Exercise objective » Below are records. Find each line in them that holds the word "components" and copy it.

Supplied records »
===

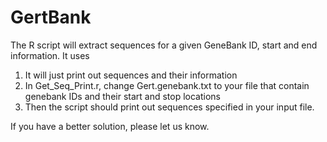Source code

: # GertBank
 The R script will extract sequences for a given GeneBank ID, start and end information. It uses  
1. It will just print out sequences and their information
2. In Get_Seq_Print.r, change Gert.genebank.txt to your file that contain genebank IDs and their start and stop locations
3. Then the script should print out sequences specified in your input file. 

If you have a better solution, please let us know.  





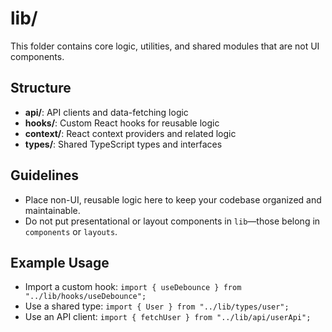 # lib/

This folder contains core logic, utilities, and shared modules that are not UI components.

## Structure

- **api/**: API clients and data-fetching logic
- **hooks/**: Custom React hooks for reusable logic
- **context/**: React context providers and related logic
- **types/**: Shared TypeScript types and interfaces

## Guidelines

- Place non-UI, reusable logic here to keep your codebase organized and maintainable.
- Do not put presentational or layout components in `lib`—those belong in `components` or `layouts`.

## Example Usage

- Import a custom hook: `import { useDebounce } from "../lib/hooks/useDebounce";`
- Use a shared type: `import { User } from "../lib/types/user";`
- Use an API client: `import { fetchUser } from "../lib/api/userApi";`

===

Answer section »
This folder contains core logic, utilities, and shared modules that are not UI components.
- Do not put presentational or layout components in `lib`—those belong in `components` or `layouts`.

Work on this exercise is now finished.